Sondheim’s lyrical reference notwithstanding, the theater was called The Orpheum as a reference to Orpheus but it was never part of vaudeville’s “Orpheum Circuit”.
Rickards & Nace sold their Phoenix and Tucson theaters to Paramount in 1929 though Nace continued to manage them for another 20 years. They continued to own and operate their theaters in smaller Arizona communities around the State. At some point, I am unclear on the date, the theatre was renamed The Paramount.
In 1949, a protracted anti-trust suit brought by the U.S. Justice Department against the major movies studios was settled. The settlement required the studios to divest their theater chains. This, along with the suburbanization of the area after World War II, caused the theatre the decline in the 1950’s and early ’60’s.
In 1968, the Nederlander company purchased the theatre. The Nederlanders produced Broadway-style touring shows in the theatre for almost a decade. The first show in the newly re-christened Palace West Theatre was “I Do! I Do!” staring was Mary Martin and Robert Preston. A few years later, the Nederlanders brought “HAIR!” to the Palace West, a source of some controversy in the conservative, and heavily Mormon, Valley of the Sun.

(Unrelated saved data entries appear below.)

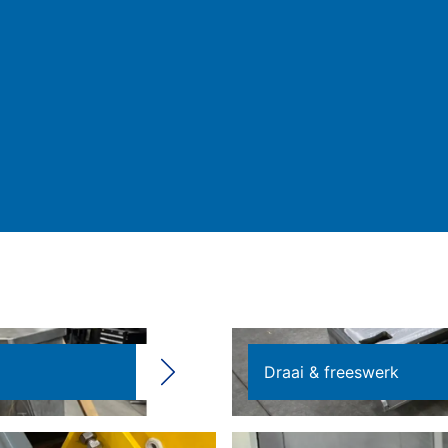
Draai & freeswerk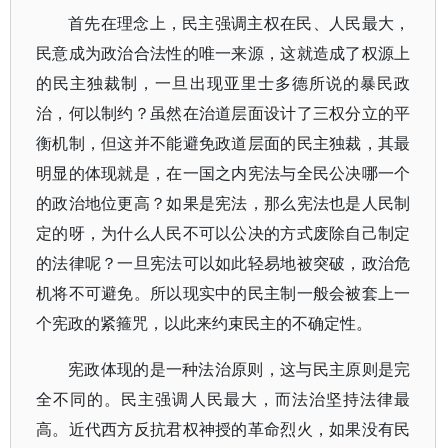
首先在理念上，民主强调主权在民、人民最大，
民意成为政治合法性的唯一来源，这就造成了权源上
的民主独裁制，一旦出现亚里士多德所说的暴民政
治，何以制约？虽然在治道层面设计了三权分立的平
衡机制，但这并不能避免政道层面的民主独裁，其最
明显的体现就是，在一国之内宪法与全民公决哪一个
的政治地位更高？如果是宪法，那么宪法也是人民制
定的呀，为什么人民不可以公决的方式废除自己制定
的法律呢？一旦宪法可以如此轻易地被突破，政治危
机将不可避免。所以现实中的民主制一般会被套上一
个宪政的紧箍咒，以此来约束民主的不确定性。
宪政体现的是一种法治原则，这与民主原则是完
全不同的。民主强调人民最大，而法治坚持法律最
高。近代西方反抗君权神授的革命烈火，如果没有民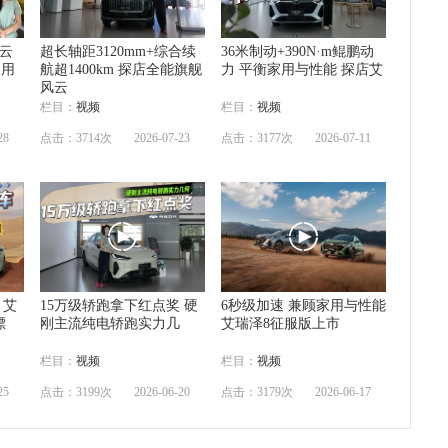
云
超长轴距3120mm+综合续
36米制动+390N·m鲲鹏动
内用
航超1400km 探店全能旗舰
力 平衡家用与性能 探店艾
风云
栏目：
视频
栏目：
视频
28
点击：3714次
2026-07-23
点击：3177次
2026-07-11
 艾
15万级轿跑拿下红点奖 硬
6秒级加速 兼顾家用与性能
漂
刚主流纯电轿跑实力几
艾瑞泽8征服版上市
栏目：
视频
栏目：
视频
25
点击：3199次
2026-06-20
点击：3179次
2026-06-17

In 1977, the Nederlanders removed the theatre from their touring schedule because of it’s deteriorating condition and leased it to a local entrepreneur who operated it for a few years as a Spanish-language movie house. The theatre closed in the early 1980’s and the Nederlanders sold it to an investor who deeded it to the City of Phoenix for restoration.
15 years and $14.5 million later, the theatre reopened as The Orpheum. The first show was “Hello Dolly” starring Carol Channing. It continues to host live performances for concerts, touring shows, and productions by local companies and schools. We’ve attended a number of Ballet Arizona performances there. It was the home of Arizona Opera’s recent production of Don Pasquale and it was the temporary home of the Phoenix Symphony during the renovation of Symphony Hall a decade ago.

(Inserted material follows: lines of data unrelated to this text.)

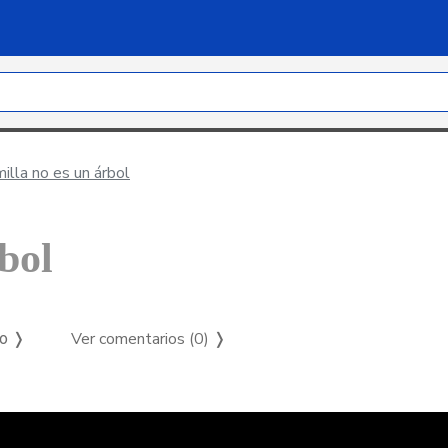
lla no es un árbol
bol
Ver comentarios (0)
❭
so ❭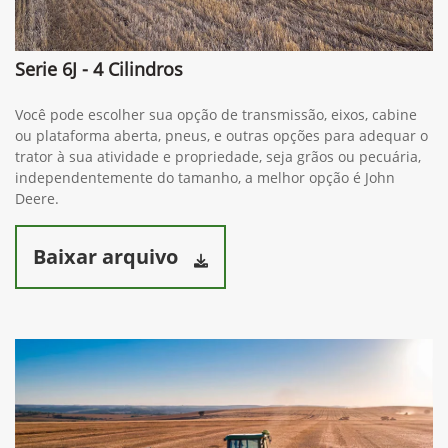
Serie 6J - 4 Cilindros
Você pode escolher sua opção de transmissão, eixos, cabine
ou plataforma aberta, pneus, e outras opções para adequar o
trator à sua atividade e propriedade, seja grãos ou pecuária,
independentemente do tamanho, a melhor opção é John
Deere.
Baixar arquivo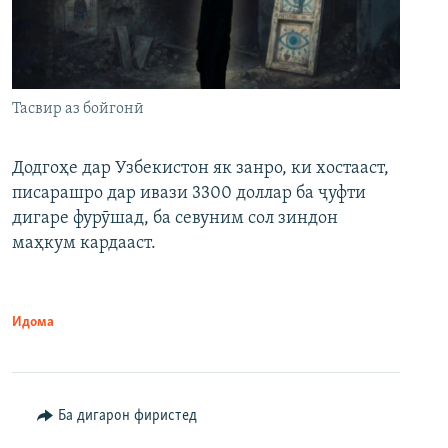
Тасвир аз бойгонӣ
Додгоҳе дар Узбекистон як занро, ки хостааст,
писарашро дар ивази 3300 доллар ба ҷуфти
дигаре фурӯшад, ба севуним сол зиндон
маҳкум кардааст.
Идома
Ба дигарон фиристед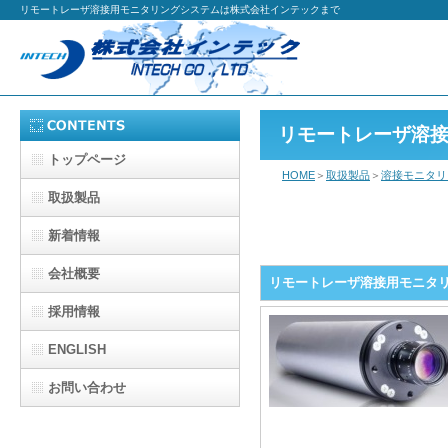
リモートレーザ溶接用モニタリングシステムは株式会社インテックまで
リモートレーザ溶
トップページ
HOME
＞
取扱製品
＞
溶接モニタリ
取扱製品
新着情報
会社概要
リモートレーザ溶接用モニタリングシ
採用情報
ENGLISH
お問い合わせ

The original registration as an historic place and much of the early fund raising was provided by the local Junior League. They also provided a lot of elbow grease in restoring the balcony seats which are re-upholstered but original.

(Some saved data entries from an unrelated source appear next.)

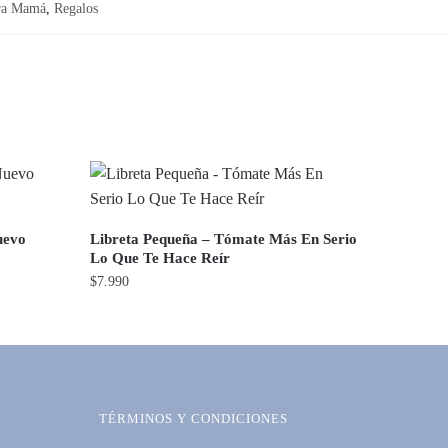
ra Mamá
,
Regalos
uevo
Libreta Pequeña – Tómate Más En Serio
Lo Que Te Hace Reír
$
7.990
TÉRMINOS Y CONDICIONES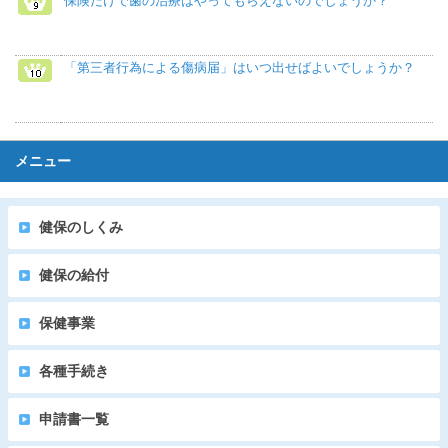
保険だけで歯の治療はやってもらえないのでしょうか？
「第三者行為による傷病届」はいつ出せばよいでしょうか？
メニュー
健保のしくみ
健保の給付
保健事業
各種手続き
申請書一覧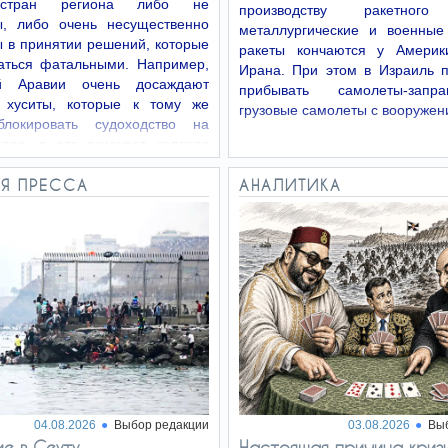
стран региона либо не
производству ракетного
ы, либо очень несущественно
металлургические и военные
 в принятии решений, которые
ракеты кончаются у Америк
заться фатальными. Например,
Ирана. При этом в Израиль 
ой Аравии очень досаждают
прибывать самолеты-зап
 хуситы, которые к тому же
грузовые самолеты с вооружен
блокировать судоходство на
оре, а это означает коллапс
го…
Я ПРЕССА
АНАЛИТИКА
04.08.2026
Выбор редакции
03.08.2026
Вы
е в Сеуту
Настоящая причина криз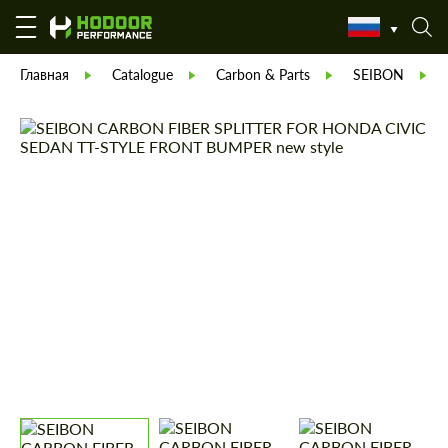
Главная
Catalogue
Carbon & Parts
SEIBON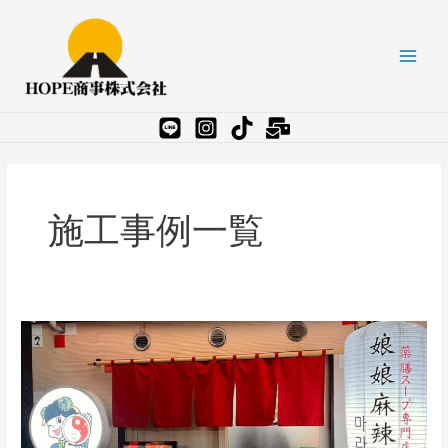
内
投
Main
容
稿
Men
を
の
ス
ペ
キ
ー
ッ
ジ
プ
送
り
施工事例一覧
ラ
ー
メ
ン
屋
店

The Friends of the Orpheum Theatre is an active group. They work with the City to train docents for the tours and to educate other volunteers, such as Harper’s Keeper, to respond intelligently when asked questions about the theatre. They also coordinate fund-raising projects with the City on smaller items needed for historic accuracy but which hall outside the City’s procurement guidelines.
The Modern Lobby is a bit of an anomaly. Originally it was retail space, separate from the theatre. The city acquired those spaces when it purchased the theatre. Only one of the 14 exits to/from the auditorium exit into the Modern Lobby and, while there is no longer a wall separating the Modern Lobby from the Historic Lobby, the customers’ experience of the theatre is not diminished. It is possible to enter, enjoy and leave the theatre without entering or passing through the Modern Lobby.
A note about spelling. As an American, I know the word theater ends in ‘er’ and not ‘re’. The subject, however, is called The Orpheum Theatre. I have attempted to us ‘…re’ when referring to the Orpheum itself and ‘…er’ in other contexts.